Sechstens kann man konstatieren, dass viele Menschen wenig Zutrauen zu Statistiken oder gar empirischer Forschung haben. Dies mag mit einer generellen Verunsicherung durch viele sich widersprechende Forschungsergebnisse erklärt werden. Allerdings kann man den Statistiken z.B. der Weltbank wenig entgegensetzen, die ja nicht auf einer Hypothese, sondern schlichter Beobachtung und Zählung beruhen.
Dass dieser Befund nicht aus der Luft gegriffen ist, kann man daran erkennen, dass in Umfragen zu Entwicklungsprognosen weltweit der Pessimismus vorherrscht, wie der schwedische Forscher und Gründer der Gapminder Foundation Hans Rosling in seinem Ignorance-Poject zeigt. In Deutschland beispielsweise unterschätzen seiner Umfrage zufolge die Menschen die entwicklungspolitischen Erfolge der jüngeren Vergangenheit bei weitem.

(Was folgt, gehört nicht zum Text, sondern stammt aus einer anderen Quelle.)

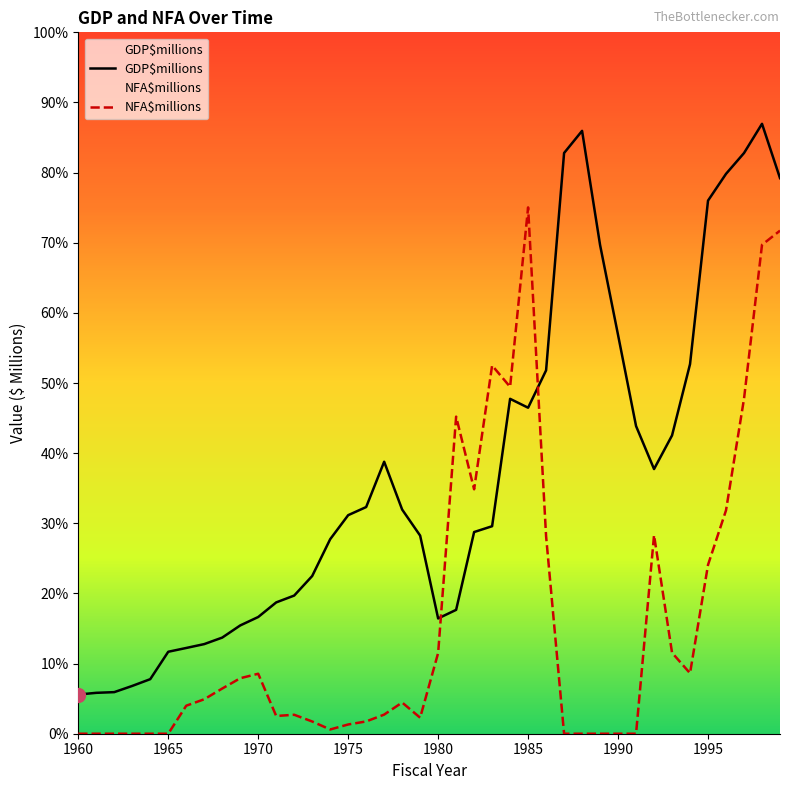

How many lines are shown in the chart?

2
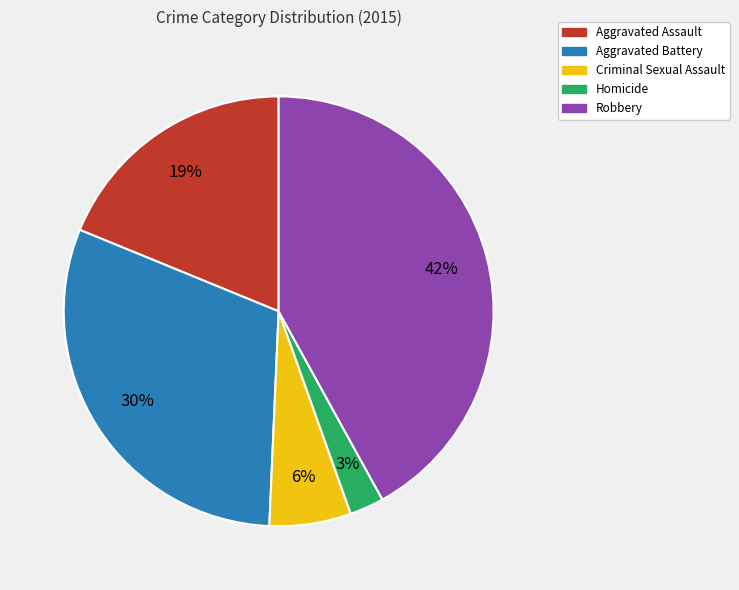

Which slice is the smallest?

Homicide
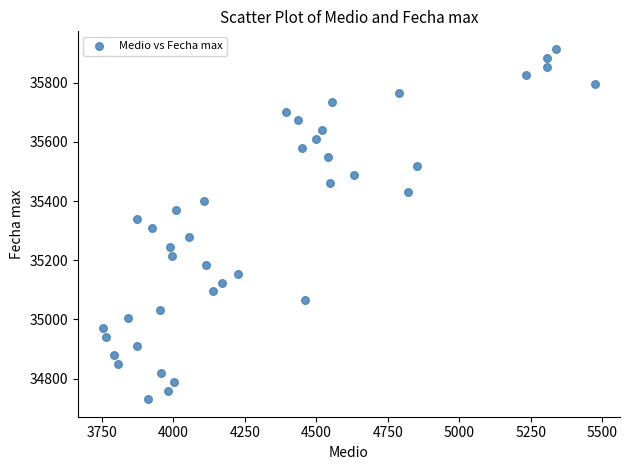

What is the range of Y values (max minus min)?

1185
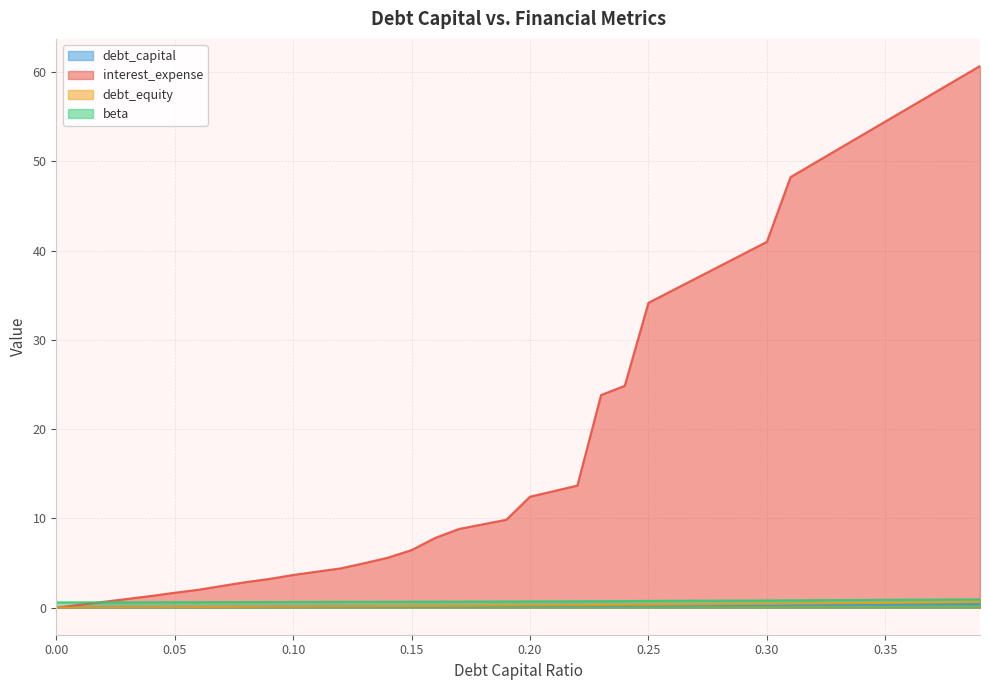

At which category is the sum across all series the highest?

0.39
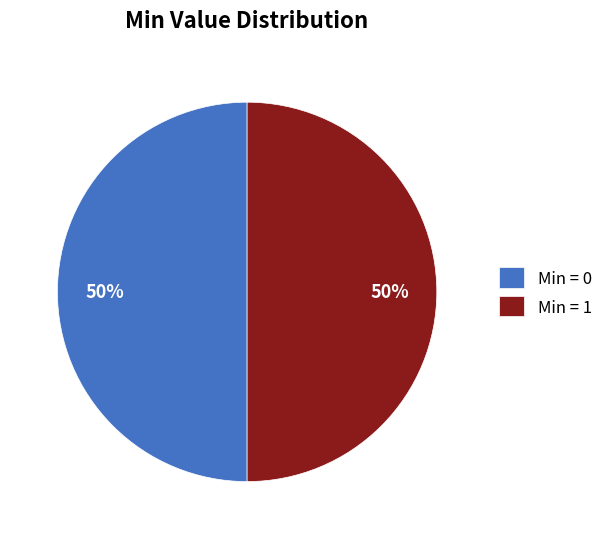

What is the ratio of the value at Min = 1 to the value at Min = 0?

1.0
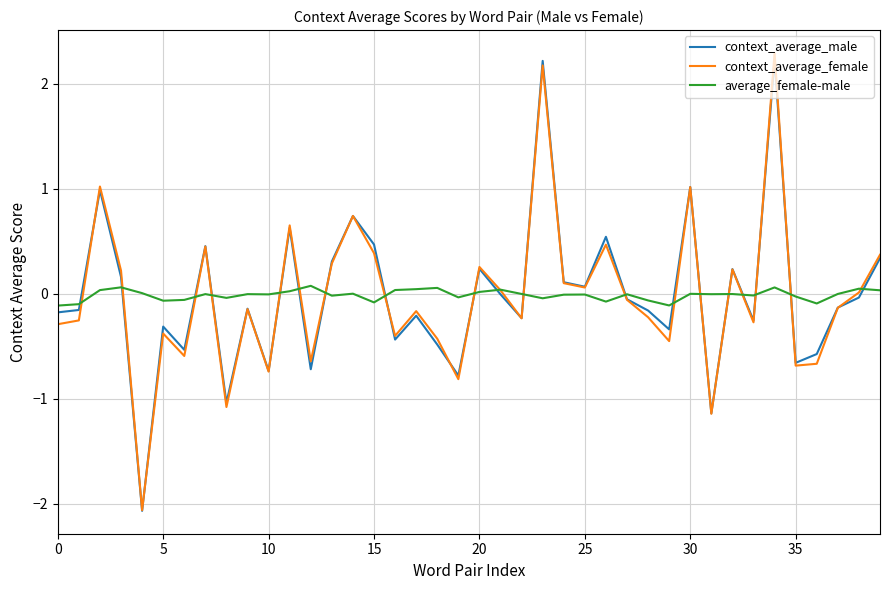

What is the greatest value displayed?

2.3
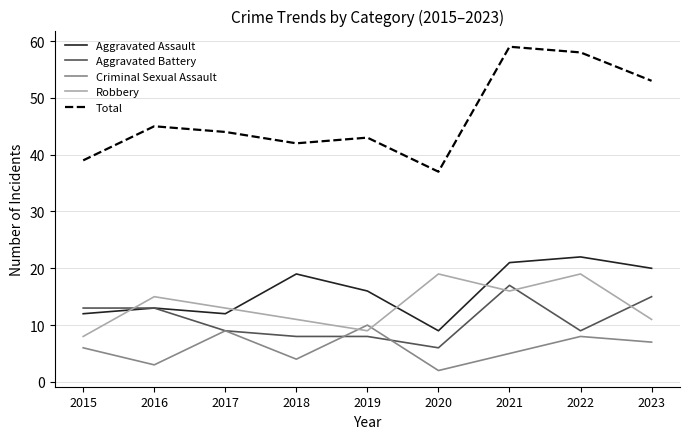

What is the difference between the Aggravated Assault values at 2019 and 2021?

5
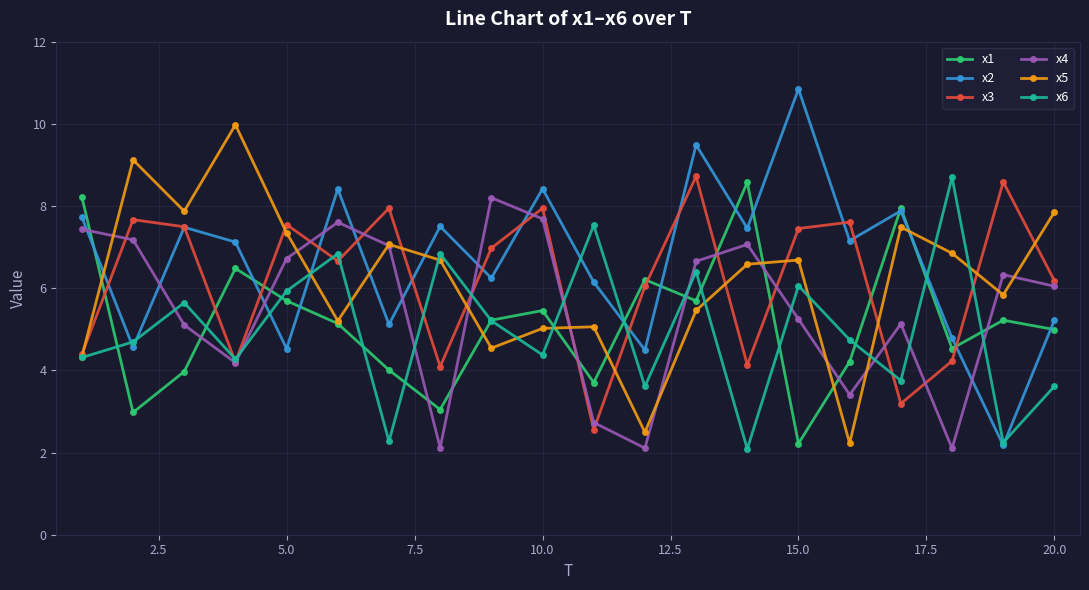

What is the value of the x3 point at the 11th from the left?

2.6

Wenn man die obigen Erklärungen in den Blick nimmt, kann man Wege erkennen, mit deren Hilfe man auch zu einer realistischeren Einschätzung und einer positiveren Sicht auf die Zukunft gelangt. Man könnte z.B. einfach grundsätzlich zur Kenntnis nehmen, dass es den meisten Menschen seit Generationen besser geht als jeweils einer Generation zuvor, wenigstens wenn man die echten Krisenregionen für einen Moment außer Acht lässt. Dann ist der Pessimismus weniger angebracht.
Eine solche Haltung setzt vielleicht die Energie frei, derer es bedarf, um die wirklichen Probleme anzugehen. Denn natürlich gibt es Probleme, zum Beispiel die dem Flüchtlingsdrama zugrundeliegenden Konflikte in den Krisenregionen, aber Pessimismus mag lähmen und ihre Lösung verschleppen oder verhindern. Dies sollte Anlass genug sein, ein wenig optimistischer in die Zukunft zu blicken.